WHO WE ARE

South Central LA Project to Understand the Sources and Health Impacts of Local Air Pollution (SCLA-PUSH), is a collaborative initiative led by Physicians for Social Responsibility-LA aimed to mobilize stakeholders to assess the scale and gravity of local air pollution in the South and Southeast Los Angeles community plan areas in order to identify viable community-driven solutions.

Our prescription for change is grounded in three main goals:

BUILD OUR
CAPACITY

Build our capacity to understand the character of air pollution, its health impacts and the regulatory process.

MOBILIZE OUR
COLLECTIVE POWER

Mobilize our collective power to conduct community-driven science to address systemic failures in air pollution data collection

ENSURE SOUTH CENTRAL
LA COMMUNITIES

Ensure South Central LA communities receive a fair share of resources available to improve air quality and community health.

ADVANCE A JUST
TRANSITION

To advance a community-centered Just Transition toward cleaner air and healthier communities

Launched in January 2019, our innovative project brought together residents of South Central LA, community advocates, and academics to shape a community air training and monitoring program rooted in a local understanding of the multi-faceted dimensions of air pollution burden. Our project is grounded in the experiences and expertise of South Central LA residents, and our collective capacity to assess local environmental conditions.

Since our inception, we have trained over 70 residents as air quality experts and community scientists, ground-truthed 6 census tracts in the South and Southeast community plan areas, and installed 5 new monitors to increase data availability around air pollution. Moving forward, our goals are to engage more residents to become air quality experts, increase monitoring in pollution-burdened areas identified by the community, and identify transformative and community-driven solutions.

The SCLA-PUSH project was implemented through the Community Air Protection Program – a state program under the California Air Resources Board (CARB) that was created as a result of Assembly Bill 617 in 2017. You can find out more about this program by visiting CARB’s program page. Link to ww2.arb.ca.gov/about

Our successes are built on the strength of our partnerships with residents, community-based organizations and academics. To find out more about our partners, click on the icons below.

*GROUND-TRUTHING WALKS

Air Quality Ambassador-led community walks were designed to collect qualitative and quantitative data. At the heart of this process was the recognition that community residents are experts in their neighborhoods which allows them to gather data on neighborhood-level assets and burdens that regulatory agencies miss due to lack of capacity or oversight.

Project Lead

Project Partners

Omar Ureta
Dr Peter Sinsheimer

OUR COMMUNITY: SOUTH CENTRAL LA

Our South-Central Los Angeles community is located on Tongva land and is a historic Black community with a rich history shaped by immigration, shifts in labor markets, and housing policy that has led to displacement and gentrification. Social forces, discriminatory practices such as redlining and environmental racism, immigration, changing heritage, and community efforts have shaped the broader narrative of South Central LA. Our community is now predominantly Black and Brown and low-income communities with a variety of backgrounds and stories. Decades of sophisticated and progressive political organizing and successful mobilizations against oppressive structures speak to a rich history of activism that undoubtedly shape the identity of South Central LA today.

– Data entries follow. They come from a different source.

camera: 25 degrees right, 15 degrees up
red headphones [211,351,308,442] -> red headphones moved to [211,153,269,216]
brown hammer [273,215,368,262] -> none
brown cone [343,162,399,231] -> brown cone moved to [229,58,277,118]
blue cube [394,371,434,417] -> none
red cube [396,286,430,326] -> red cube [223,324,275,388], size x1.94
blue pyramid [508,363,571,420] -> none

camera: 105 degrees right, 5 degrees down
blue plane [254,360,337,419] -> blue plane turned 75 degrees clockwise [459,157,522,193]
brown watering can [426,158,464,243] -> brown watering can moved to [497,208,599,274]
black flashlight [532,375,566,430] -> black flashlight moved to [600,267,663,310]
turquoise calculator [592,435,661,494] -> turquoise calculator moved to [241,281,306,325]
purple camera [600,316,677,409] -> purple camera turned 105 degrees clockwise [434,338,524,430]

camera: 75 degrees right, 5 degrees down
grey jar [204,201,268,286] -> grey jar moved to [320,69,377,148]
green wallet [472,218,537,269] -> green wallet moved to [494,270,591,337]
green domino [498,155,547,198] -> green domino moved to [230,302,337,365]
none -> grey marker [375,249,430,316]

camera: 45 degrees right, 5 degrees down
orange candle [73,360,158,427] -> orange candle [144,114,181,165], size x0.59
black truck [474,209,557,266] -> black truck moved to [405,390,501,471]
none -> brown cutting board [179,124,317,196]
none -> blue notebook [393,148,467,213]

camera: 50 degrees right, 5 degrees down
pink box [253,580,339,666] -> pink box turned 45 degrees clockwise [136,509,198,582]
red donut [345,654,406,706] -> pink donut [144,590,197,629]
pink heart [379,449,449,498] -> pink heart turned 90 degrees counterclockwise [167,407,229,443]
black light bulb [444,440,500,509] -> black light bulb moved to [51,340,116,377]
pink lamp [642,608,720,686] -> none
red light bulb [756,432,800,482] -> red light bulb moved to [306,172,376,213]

It is important to acknowledge that South Central LA community boundaries have historically been established arbitrarily by city jurisdictions, and do not reflect the residents’ own conception of their community. By community standards, South Central LA also includes the communities of Leimert Park, Crenshaw, Jefferson Park, West Adams, Baldwin Hills and Hyde Park. However, our SCLA-PUSH project collected data from the boundaries defined by the South and Southeast LA community plans in order to match the city and regulatory agencies boundaries.


But alongside this history of diversity, culture and activism lies one of environmental injustice and burden. The neighborhoods located in the South and Southeast Community Plan areas (our project’s catchment area) encompass numerous communities that are overexposed to a variety of air pollution sources.

South Central LA became the home of multiple sources of air pollution including oil drilling, auto body shops, metal manufacturing facilities, dry cleaners, that are clustered among communities residential homes and sensitive areas, There is a total of 280 industries-of-concern in addition to numerous high vehicle capacity thoroughfares and freeways crisscrossing the neighborhoods.

The residents who live, work, study and worship in these communities face disproportionate health impacts resulting from exposure to multiple pollution sources, as well as the compounding effect of social and economic stressors that increase a community’s risk of COVID-19 infection and mortality as shown by the map below.

The residents who live, work, study and worship in these communities face disproportionate health impacts resulting from exposure to multiple pollution sources, as well as the compounding effect of social and economic stressors that increase a community’s risk of COVID-19 infection and mortality as shown by the map below.

Vulnerabilities are reflected in our community’s health profile.

Despite these challenges, the South Central LA community has demonstrated its power and resilience through impactful activism and community wide mobilizations. Residents and advocates have pushed forward numerous successes and achievements, including advancing oil and gas regulation , securing public sector careers for residents and envisioning a just and equity-focused blueprint for South LA.